- _Exercise requirements_: For this exercise, retype each line of the material below verbatim and omit any picture.

--------------------

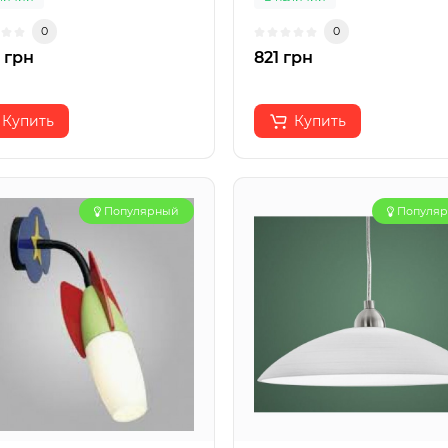
0
0
 грн
821 грн
Купить
Купить
Популярный
Популя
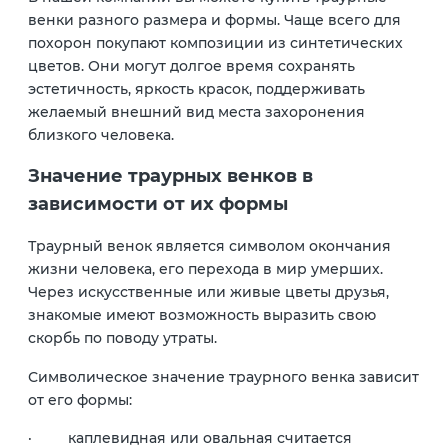
венки разного размера и формы. Чаще всего для
похорон покупают композиции из синтетических
цветов. Они могут долгое время сохранять
эстетичность, яркость красок, поддерживать
желаемый внешний вид места захоронения
близкого человека.
Значение траурных венков в
зависимости от их формы
Траурный венок является символом окончания
жизни человека, его перехода в мир умерших.
Через искусственные или живые цветы друзья,
знакомые имеют возможность выразить свою
скорбь по поводу утраты.
Символическое значение траурного венка зависит
от его формы:
· каплевидная или овальная считается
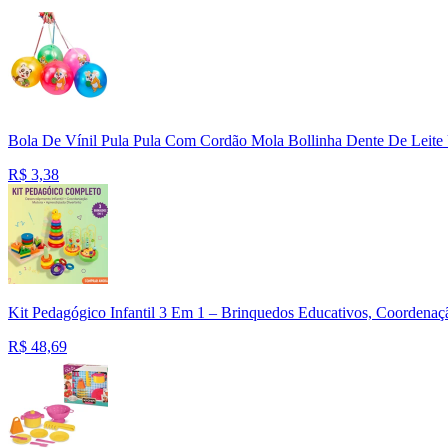
Bola De Vínil Pula Pula Com Cordão Mola Bollinha Dente De Leit
R$
3,38
Kit Pedagógico Infantil 3 Em 1 – Brinquedos Educativos, Coordenaç
R$
48,69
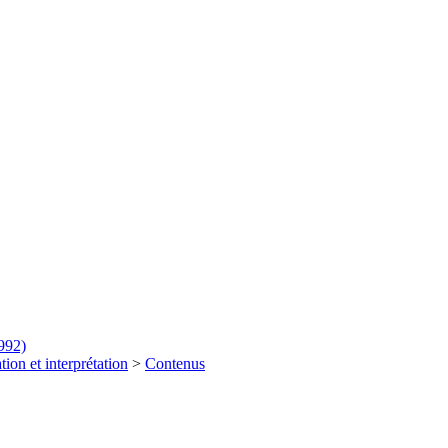
992)
tion et interprétation
>
Contenus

--------------------

- _Exercise answer_:
0
0
 грн
821 грн
Купить
Купить
Популярный
Популя
венки разного размера и формы. Чаще всего для
похорон покупают композиции из синтетических
цветов. Они могут долгое время сохранять
эстетичность, яркость красок, поддерживать
желаемый внешний вид места захоронения
близкого человека.
Значение траурных венков в
зависимости от их формы
Траурный венок является символом окончания
жизни человека, его перехода в мир умерших.
Через искусственные или живые цветы друзья,
знакомые имеют возможность выразить свою
скорбь по поводу утраты.
Символическое значение траурного венка зависит
от его формы:
· каплевидная или овальная считается
Bola De Vínil Pula Pula Com Cordão Mola Bollinha Dente De Leit
R$
3,38
Kit Pedagógico Infantil 3 Em 1 – Brinquedos Educativos, Coordenaç
R$
48,69
992)
tion et interprétation
>
Contenus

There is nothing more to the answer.